Skeletal landmark data →
-*-
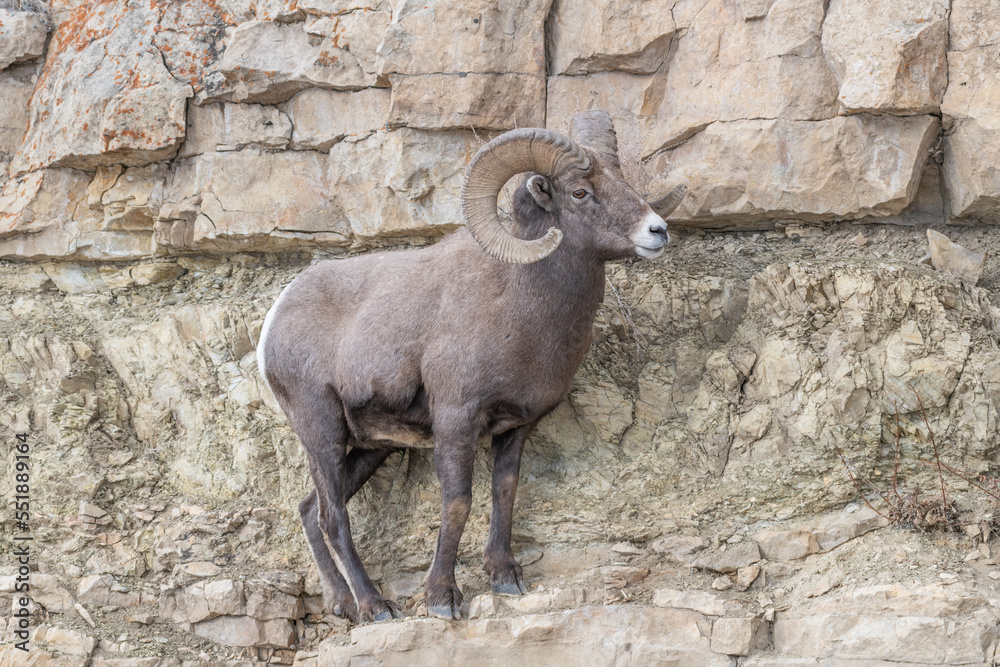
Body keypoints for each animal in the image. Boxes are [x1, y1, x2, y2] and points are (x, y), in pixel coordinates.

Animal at [257, 110, 688, 623]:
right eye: (580, 192)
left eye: (622, 182)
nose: (658, 231)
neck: (520, 305)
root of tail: (274, 320)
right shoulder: (456, 419)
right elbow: (458, 503)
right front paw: (442, 597)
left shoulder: (516, 426)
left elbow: (505, 491)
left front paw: (505, 577)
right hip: (321, 429)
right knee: (332, 517)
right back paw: (375, 606)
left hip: (369, 447)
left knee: (311, 510)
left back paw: (342, 604)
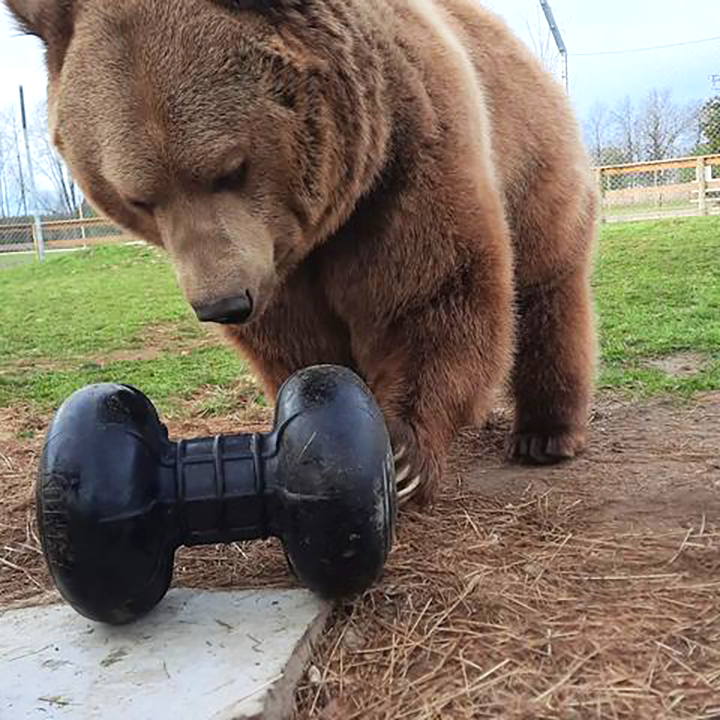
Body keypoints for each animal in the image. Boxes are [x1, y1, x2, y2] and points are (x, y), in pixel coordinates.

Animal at [7, 0, 596, 506]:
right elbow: (299, 342)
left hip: (534, 160)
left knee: (547, 293)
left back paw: (545, 435)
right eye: (138, 198)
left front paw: (403, 453)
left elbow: (432, 291)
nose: (224, 304)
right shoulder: (278, 264)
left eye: (230, 168)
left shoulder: (408, 154)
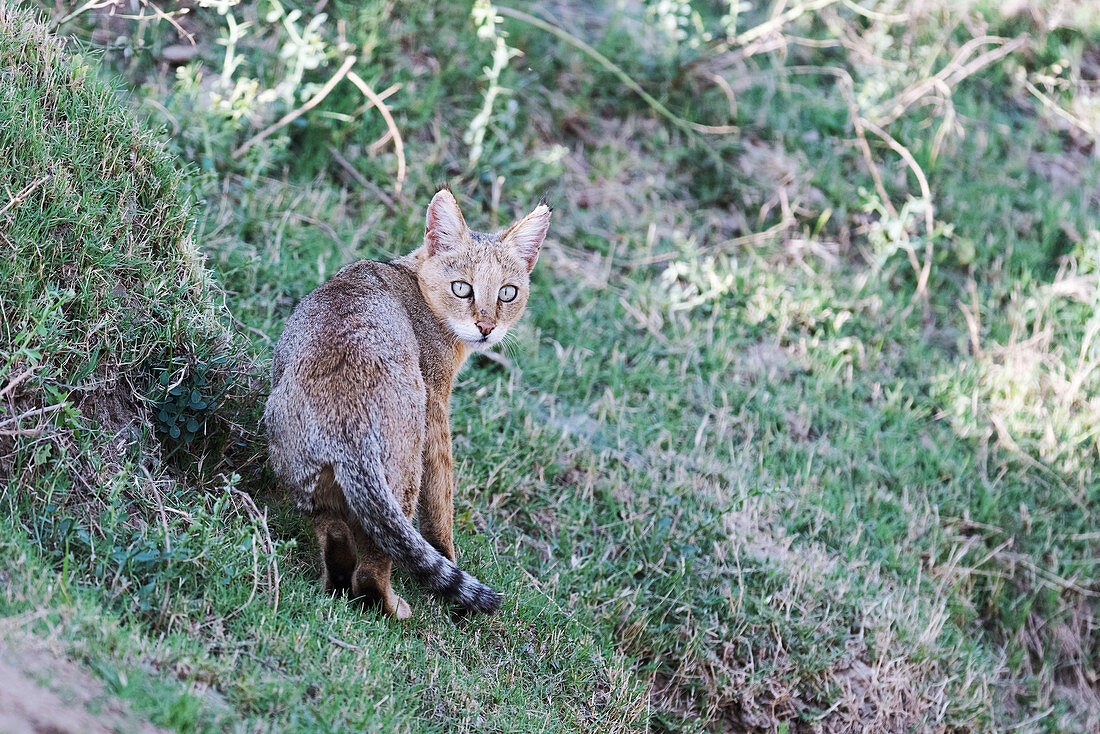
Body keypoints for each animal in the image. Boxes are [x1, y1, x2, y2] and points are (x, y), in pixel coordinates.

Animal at [266, 191, 550, 620]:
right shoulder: (436, 410)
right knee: (373, 567)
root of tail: (347, 427)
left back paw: (336, 582)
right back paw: (391, 606)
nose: (486, 328)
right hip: (403, 476)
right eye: (462, 289)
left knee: (336, 536)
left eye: (507, 292)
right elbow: (441, 502)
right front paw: (448, 557)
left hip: (307, 481)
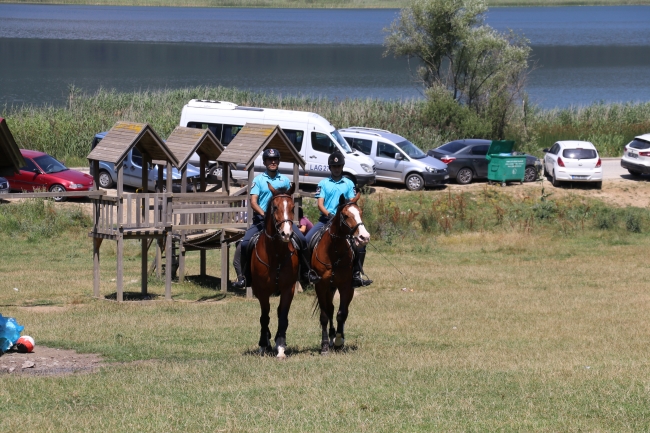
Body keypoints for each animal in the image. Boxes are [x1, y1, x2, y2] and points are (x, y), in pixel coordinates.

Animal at [251, 182, 298, 358]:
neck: (276, 254)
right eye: (275, 207)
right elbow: (264, 317)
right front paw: (263, 345)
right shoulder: (262, 291)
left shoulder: (288, 289)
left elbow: (282, 316)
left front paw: (281, 347)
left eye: (292, 207)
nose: (286, 233)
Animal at [310, 192, 368, 354]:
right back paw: (329, 339)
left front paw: (339, 341)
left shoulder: (346, 287)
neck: (334, 251)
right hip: (328, 288)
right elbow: (324, 315)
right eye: (346, 215)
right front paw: (324, 345)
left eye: (360, 213)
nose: (364, 237)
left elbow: (342, 314)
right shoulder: (321, 286)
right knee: (329, 310)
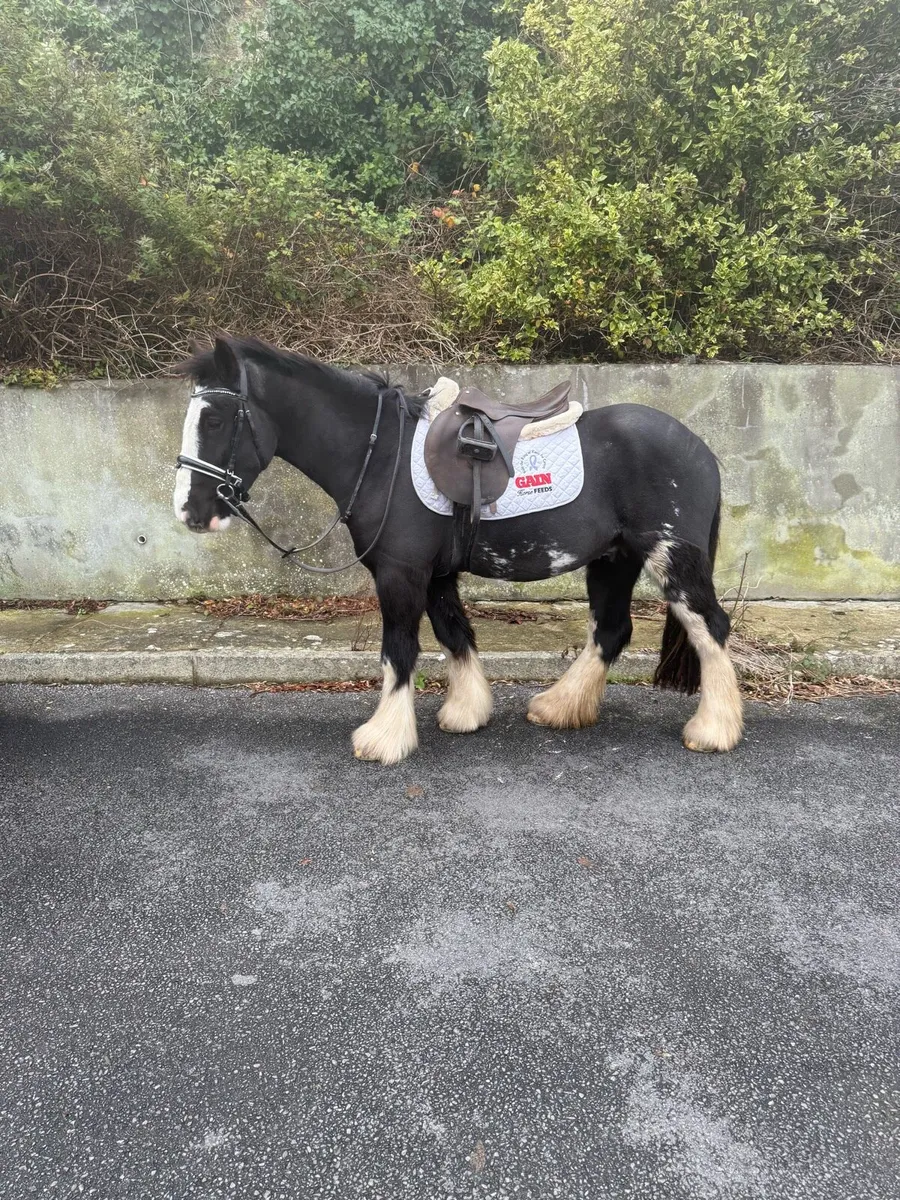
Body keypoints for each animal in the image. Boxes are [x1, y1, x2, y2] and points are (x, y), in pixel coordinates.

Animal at [172, 335, 743, 765]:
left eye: (215, 419)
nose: (188, 511)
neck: (380, 455)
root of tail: (700, 448)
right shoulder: (435, 574)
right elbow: (455, 635)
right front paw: (466, 713)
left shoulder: (400, 572)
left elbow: (399, 650)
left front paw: (384, 739)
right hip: (614, 559)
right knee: (611, 630)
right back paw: (560, 707)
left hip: (671, 557)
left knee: (709, 627)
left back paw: (713, 730)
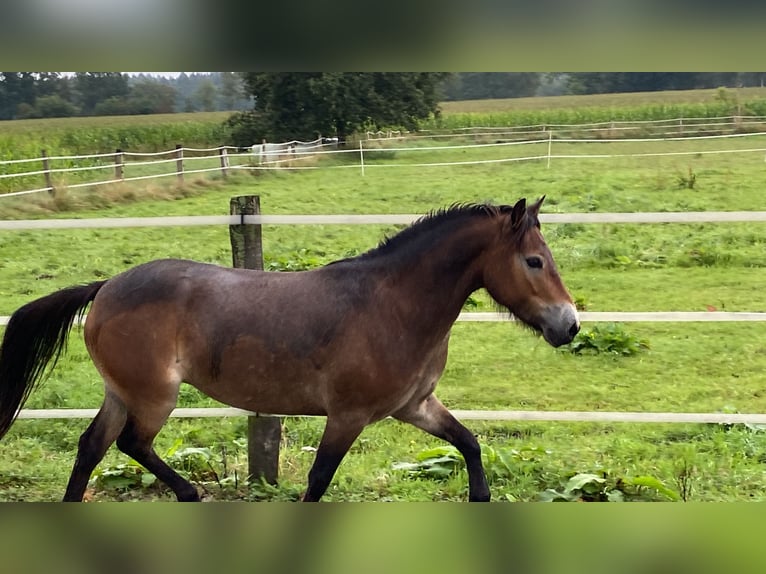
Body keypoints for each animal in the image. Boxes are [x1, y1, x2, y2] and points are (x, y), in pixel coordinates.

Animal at [0, 196, 580, 502]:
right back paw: (190, 493)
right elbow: (319, 481)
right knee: (131, 445)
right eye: (534, 261)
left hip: (121, 393)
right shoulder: (347, 415)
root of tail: (105, 288)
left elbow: (470, 443)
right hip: (153, 396)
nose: (569, 326)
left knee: (92, 447)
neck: (393, 305)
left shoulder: (415, 407)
-*-
EXERCISE → Pull every line containing "knee" out of the entries.

OUTPUT FOR THIS EXERCISE →
right knee: (332, 517)
left knee: (311, 510)
left knee: (547, 293)
right knee: (373, 567)
left knee: (336, 536)
right knee: (329, 310)
right knee: (611, 630)
left knee: (709, 627)
right knee: (131, 445)
left knee: (92, 447)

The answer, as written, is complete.